Reputation: 141
I am trying to train the opennlp POS tagger which would tag the words in a sentence according to my specific vocabulary.for example :
After normal POS tagging:
sentence: NodeManager/NNP failed/VBD to/TO start/VB the/DT server/NN
After using my model of pos tagging :
sentence: NodeManager/AGENT failed/OTHER to/OTHER start/OTHER the/OTHER server/OBJECT
where AGENT,OTHER,OBJECT are the tags tat i defined.
so basically i am defining my own tag dictionary.And want the POS tagger to use my model.
wen i checked in the apache documentation for doing this
i found the below code
POSModel model = null;
InputStream dataIn = null;
try {
dataIn = new FileInputStream("en-pos.train");
ObjectStream<String> lineStream = new PlainTextByLineStream(dataIn, "UTF-8");
ObjectStream<POSSample> sampleStream = new WordTagSampleStream(lineStream);
model = POSTaggerME.train("en", sampleStream, TrainingParameters.defaultParams(), null, null);
}
catch(IOException e)
{
e.printStackTrace();
}
finally {
if (dataIn != null) {
try {
dataIn.close();
}
catch (IOException e) {
// Not an issue, training already finished.
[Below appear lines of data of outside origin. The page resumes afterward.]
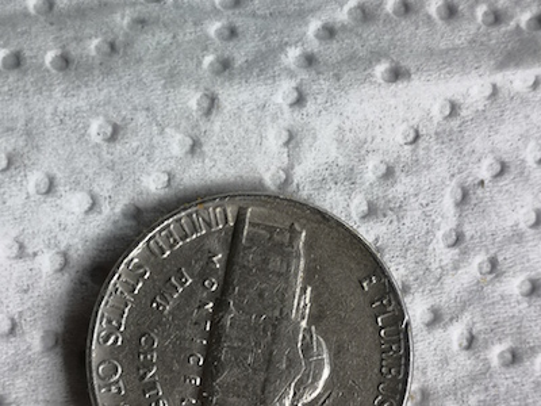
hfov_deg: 20.0
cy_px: 203
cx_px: 270
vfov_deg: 15.1
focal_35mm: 98
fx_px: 1532
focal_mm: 5.58
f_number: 1.8
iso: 50
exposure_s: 1/410
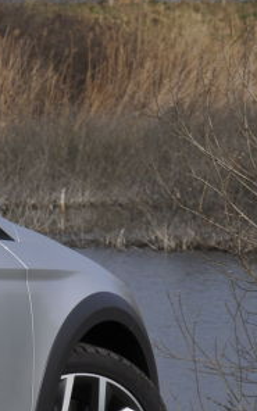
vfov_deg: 4.7
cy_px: 308
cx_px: -442
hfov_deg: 2.9
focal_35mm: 449
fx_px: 5029
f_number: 11
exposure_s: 1/500
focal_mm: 85
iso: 200
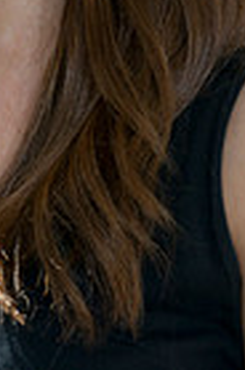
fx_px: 4165
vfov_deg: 5.1
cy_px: 8
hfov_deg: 3.4
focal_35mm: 406
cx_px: -1
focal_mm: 125
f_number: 5
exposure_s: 1/200
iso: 250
// The exception should be logged and investigated
// if part of a production system.
e.printStackTrace();
}
}
}
here when they are opening the FileInputStream to en-pos.train, i guess this en-pos.train is a .bin file like all the ones they have used before , but just that it is customized. can someone tell me how to get the .bin file for it ?
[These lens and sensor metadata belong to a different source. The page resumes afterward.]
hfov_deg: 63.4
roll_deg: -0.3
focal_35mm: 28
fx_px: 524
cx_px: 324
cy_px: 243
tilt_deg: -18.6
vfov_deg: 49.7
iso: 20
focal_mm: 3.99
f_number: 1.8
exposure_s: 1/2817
or where is en-pos.train ? what exactly is it? how to create it?
i extracted the bin file tat they normally use
en-pos-maxent.bin. it has the xml file where we define the tag dictionary, a model file and a properties file. i have changed them according to my needs , but my problem is generating the .bin file from the contents.
Upvotes: 1
Views: 1872
Reputation: 670
Its pretty simple to do:
Once you train your own model, dump it to a file (call it whatever you want):
public void writeToFile(POSModel model, String modelOutpath) {
try (OutputStream modelOut = new BufferedOutputStream(new FileOutputStream(modelOutpath))) {
model.serialize(modelOut);
}
catch (Exception e) {
e.printStackTrace();
}
}
Then load the file as shown below:
public POSModel getModel(String modelPath) {
try {
try (InputStream modelIn = new FileInputStream(modelPath)) {
POSModel model = new POSModel(modelIn);
return model;
}
}
catch (Exception e) {
e.printStackTrace();
}
return model;
}
Now you can use the loaded model and do tagging.
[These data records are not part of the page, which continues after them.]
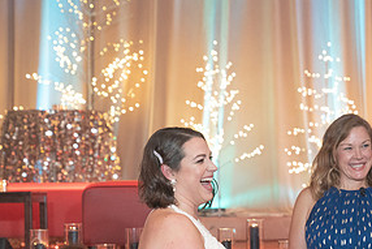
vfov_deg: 9.6
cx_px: 343
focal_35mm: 142
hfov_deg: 14.3
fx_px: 1468
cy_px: 220
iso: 4000
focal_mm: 70
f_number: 4
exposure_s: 1/125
public void doTagging(POSModel model, String input) {
input = input.trim();
POSTaggerME tagger = new POSTaggerME(model);
Sequence[] sequences = tagger.topKSequences(input.split(" "));
for (Sequence s : sequences) {
List<String> tags = s.getOutcomes();
System.out.println(Arrays.asList(input.split(" ")) +" =>" + tags);
}
}
Here is a detailed tutorial with the full code on how to train and use your own Open NLP based POS tagger:
https://dataturks.com/blog/opennlp-pos-tagger-training-java-example.php
Upvotes: 0
Reputation: 777
http://opennlp.apache.org/documentation/1.5.3/manual/opennlp.html#tools.postagger.training.tool
take a look here, you can create your bin file directly via the opennlp application, the commands are given on the site.
Upvotes: 1